> [SOURCE EXTRACT]
— START —

There are two ways of looking at this and one of the ways is easiest to explain to your husband and your in-laws.

In the event of an emergency situation you have no way to contact to her if you don't know where she and the children are. Should there be an accident, etc., where she would also be needed and other arrangements made immediately for the care of the twins, there is no way to make immediate plans.

Now for the second way. One of the reasons for allowing the children to visit with her for 1 or 2 day stretches is to give you and your husband a break and for the 2 of you to enjoy each other and accomplish things that are very difficult to do while tending 2 very young, active, children. You admit you trust her to care for them. I have to think they wouldn't be with her if you didn't. She raised your husband. You seem to think he isn't worried about where she takes the children or how they are being cared for while with her.

I would hate to leave my children with someone and then have them report to me what they ate, if they misbehaved, what was done to correct them, what time they got up, etc. in great detail. If I was the one watching them I wouldn't want to feel I had to carry a diary of events back to the parent, it would take the joy out of having them with me and make me feel incompetent and untrustworthy.

— END —

> [INSTRUCTIONS FOR THE TASK] Extend the advice about the mother-in-law caring for the twins, picking up after its final sentence. The records that follow come from a separate, unrelated source.

> [GIVEN INFORMATION]
— START —

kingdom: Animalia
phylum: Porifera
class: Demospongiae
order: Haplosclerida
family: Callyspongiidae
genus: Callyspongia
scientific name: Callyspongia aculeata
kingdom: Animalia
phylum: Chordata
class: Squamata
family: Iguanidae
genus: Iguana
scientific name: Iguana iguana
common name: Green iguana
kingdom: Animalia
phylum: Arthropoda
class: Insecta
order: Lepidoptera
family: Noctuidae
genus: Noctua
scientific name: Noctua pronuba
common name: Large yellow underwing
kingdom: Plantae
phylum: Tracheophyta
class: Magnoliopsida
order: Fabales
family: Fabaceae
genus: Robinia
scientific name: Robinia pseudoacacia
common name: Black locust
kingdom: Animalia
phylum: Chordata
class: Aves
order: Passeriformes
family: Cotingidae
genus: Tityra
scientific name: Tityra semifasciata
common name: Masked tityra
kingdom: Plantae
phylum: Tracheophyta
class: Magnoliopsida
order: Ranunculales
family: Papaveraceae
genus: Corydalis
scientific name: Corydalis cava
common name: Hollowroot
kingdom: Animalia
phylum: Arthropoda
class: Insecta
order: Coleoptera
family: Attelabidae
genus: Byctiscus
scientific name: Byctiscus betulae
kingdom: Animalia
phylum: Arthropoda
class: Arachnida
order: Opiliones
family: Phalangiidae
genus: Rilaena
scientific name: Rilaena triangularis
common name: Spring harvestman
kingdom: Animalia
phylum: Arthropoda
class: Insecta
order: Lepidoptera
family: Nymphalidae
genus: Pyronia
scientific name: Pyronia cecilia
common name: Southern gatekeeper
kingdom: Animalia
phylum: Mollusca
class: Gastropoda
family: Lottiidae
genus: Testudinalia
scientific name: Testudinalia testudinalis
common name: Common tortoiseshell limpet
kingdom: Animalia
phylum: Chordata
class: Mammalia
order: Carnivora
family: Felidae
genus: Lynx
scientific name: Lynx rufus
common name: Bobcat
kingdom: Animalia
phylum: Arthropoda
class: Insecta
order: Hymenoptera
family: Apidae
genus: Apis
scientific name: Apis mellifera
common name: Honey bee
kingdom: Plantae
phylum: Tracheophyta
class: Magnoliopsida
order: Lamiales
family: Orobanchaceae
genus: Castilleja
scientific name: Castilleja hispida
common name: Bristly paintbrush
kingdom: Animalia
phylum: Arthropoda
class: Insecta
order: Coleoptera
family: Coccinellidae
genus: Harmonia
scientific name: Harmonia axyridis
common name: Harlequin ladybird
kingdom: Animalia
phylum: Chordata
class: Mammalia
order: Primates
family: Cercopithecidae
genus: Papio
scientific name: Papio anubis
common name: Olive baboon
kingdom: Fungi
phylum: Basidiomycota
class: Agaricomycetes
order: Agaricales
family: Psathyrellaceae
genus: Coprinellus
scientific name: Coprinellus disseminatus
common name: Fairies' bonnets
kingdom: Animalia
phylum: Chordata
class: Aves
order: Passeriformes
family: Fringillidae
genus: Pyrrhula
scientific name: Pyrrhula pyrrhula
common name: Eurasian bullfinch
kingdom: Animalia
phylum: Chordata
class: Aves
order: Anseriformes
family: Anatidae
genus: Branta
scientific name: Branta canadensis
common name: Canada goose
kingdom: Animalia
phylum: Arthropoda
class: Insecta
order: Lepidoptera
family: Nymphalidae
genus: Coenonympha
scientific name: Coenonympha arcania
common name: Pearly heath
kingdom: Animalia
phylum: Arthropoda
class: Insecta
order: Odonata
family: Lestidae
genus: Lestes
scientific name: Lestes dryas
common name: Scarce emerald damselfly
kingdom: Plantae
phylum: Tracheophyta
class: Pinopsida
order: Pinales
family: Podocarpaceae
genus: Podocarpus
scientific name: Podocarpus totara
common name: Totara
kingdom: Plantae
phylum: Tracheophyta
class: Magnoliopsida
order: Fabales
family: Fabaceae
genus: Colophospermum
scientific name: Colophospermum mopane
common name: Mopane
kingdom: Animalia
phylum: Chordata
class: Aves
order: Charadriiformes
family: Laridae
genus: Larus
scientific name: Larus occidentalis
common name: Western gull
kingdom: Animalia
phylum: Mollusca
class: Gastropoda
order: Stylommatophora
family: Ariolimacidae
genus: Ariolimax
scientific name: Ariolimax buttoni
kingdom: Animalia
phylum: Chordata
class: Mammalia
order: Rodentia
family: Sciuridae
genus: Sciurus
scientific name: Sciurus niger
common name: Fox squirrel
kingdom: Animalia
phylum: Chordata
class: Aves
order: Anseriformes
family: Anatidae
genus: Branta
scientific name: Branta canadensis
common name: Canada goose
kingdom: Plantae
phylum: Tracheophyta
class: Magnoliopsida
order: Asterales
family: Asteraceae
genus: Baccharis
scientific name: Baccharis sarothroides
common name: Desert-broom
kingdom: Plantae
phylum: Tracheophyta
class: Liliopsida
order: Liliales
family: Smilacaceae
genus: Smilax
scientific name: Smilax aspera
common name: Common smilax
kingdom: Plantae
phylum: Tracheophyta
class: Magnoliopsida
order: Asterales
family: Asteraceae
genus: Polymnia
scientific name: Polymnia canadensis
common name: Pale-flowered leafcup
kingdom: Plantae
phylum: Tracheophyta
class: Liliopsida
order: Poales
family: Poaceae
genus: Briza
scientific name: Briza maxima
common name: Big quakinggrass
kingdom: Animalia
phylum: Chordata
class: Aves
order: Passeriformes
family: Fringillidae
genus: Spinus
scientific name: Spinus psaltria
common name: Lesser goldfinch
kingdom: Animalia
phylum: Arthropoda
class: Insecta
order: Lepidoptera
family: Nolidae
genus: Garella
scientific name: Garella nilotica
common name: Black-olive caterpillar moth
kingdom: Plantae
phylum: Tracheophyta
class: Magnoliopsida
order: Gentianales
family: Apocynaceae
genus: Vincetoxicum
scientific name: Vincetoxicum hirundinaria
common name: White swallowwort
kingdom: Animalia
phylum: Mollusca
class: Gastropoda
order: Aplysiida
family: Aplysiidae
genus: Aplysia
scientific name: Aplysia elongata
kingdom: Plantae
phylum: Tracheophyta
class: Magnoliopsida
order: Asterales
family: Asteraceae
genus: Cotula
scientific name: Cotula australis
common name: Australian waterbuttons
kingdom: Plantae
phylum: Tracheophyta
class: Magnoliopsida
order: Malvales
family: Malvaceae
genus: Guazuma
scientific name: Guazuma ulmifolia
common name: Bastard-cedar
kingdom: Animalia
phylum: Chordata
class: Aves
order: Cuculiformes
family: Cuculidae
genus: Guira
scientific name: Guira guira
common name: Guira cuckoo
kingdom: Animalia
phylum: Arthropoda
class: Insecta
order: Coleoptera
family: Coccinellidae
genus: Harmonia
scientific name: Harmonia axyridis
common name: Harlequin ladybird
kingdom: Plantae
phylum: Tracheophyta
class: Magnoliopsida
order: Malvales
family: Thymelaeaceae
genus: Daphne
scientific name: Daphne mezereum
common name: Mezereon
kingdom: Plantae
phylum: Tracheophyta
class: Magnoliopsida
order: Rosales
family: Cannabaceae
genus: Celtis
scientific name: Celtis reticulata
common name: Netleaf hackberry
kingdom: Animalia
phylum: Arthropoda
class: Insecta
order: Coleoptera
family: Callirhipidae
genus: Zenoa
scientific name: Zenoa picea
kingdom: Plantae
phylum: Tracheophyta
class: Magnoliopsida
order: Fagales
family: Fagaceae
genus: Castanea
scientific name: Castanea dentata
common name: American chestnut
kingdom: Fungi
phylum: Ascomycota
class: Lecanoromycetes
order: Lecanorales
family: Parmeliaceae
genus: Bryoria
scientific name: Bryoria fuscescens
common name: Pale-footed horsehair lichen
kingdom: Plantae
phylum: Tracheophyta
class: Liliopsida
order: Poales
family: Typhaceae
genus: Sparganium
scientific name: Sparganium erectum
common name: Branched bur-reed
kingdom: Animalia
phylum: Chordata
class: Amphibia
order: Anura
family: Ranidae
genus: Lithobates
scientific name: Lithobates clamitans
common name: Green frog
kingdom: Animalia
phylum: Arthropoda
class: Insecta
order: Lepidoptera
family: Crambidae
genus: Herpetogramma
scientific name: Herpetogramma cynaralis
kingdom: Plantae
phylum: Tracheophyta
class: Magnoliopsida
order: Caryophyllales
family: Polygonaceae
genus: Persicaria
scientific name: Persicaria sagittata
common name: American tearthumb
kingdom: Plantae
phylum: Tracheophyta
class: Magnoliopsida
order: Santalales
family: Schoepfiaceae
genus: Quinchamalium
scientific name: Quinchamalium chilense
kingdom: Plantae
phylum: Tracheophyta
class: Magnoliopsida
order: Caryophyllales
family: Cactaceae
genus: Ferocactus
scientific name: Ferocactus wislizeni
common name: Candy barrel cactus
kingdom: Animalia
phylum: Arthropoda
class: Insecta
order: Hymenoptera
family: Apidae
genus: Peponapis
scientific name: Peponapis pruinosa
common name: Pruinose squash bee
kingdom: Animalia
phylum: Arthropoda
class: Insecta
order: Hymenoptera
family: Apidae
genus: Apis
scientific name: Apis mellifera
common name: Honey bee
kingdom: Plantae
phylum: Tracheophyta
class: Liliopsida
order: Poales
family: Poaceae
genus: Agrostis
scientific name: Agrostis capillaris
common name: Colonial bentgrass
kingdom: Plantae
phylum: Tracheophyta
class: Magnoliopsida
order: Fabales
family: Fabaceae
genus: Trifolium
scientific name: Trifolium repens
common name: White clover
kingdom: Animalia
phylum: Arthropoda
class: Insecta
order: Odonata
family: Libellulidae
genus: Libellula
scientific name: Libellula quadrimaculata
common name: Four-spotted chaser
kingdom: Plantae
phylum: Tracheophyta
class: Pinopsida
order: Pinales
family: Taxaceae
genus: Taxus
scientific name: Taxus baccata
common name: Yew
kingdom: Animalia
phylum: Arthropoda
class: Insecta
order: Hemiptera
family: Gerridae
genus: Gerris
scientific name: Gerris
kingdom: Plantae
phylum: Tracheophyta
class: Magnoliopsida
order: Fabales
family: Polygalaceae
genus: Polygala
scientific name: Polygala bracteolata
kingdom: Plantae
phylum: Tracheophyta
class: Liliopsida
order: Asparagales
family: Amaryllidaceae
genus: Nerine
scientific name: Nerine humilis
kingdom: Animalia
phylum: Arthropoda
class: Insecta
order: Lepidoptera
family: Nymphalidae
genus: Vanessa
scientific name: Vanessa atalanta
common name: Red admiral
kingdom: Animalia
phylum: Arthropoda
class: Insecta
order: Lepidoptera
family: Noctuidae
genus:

— END —

> [RESULT]
I can't tell you what to feel or what to do, I just know that when I stayed with my grandparents as a child I got to go a lot of places I didn't get to go with my parents. I got to do a lot of things I didn't get to do with my parents and I loved that time. From trips to farms and the Kankakee River (without a life vest, oh my!), fishing on Pickerel Lake (with a life vest), to newspaper fights in the livingroom (for which my grandmother came after me and my grandfather with a fly swatter) to trips to Spring Mill State Park overnight! I am sure my mother worried, but they never reported back to her what time we got up, what was on the menu, or that we went to Uncle Herman's and walked in cow pies and played in the barn and climbed the trees. It was a vacation for us children, too, and when we got home (as we got older) we had a lot of things to share with my parents all on our own. Like how I burned my hand on the cookie tray helping bake cookies and that cold water and aloe made it better, see, not even a red spot!

You either trust them to take care of the children and make sure they are safe or you don't trust them to do what is right.

See, two sides. I can understand them both. Take it to the Creator and pray. Learn to trust and relax a little bit because as the twins get older they will go a lot of places and do a lot of things you can't control and aren't immediately aware of them doing. When you find out some of them you will choke, have increased heart rate, and probably ground them (after the fact) but there will be parents and family members you will have to trust to do the right thing or they will have to stay home all of the time!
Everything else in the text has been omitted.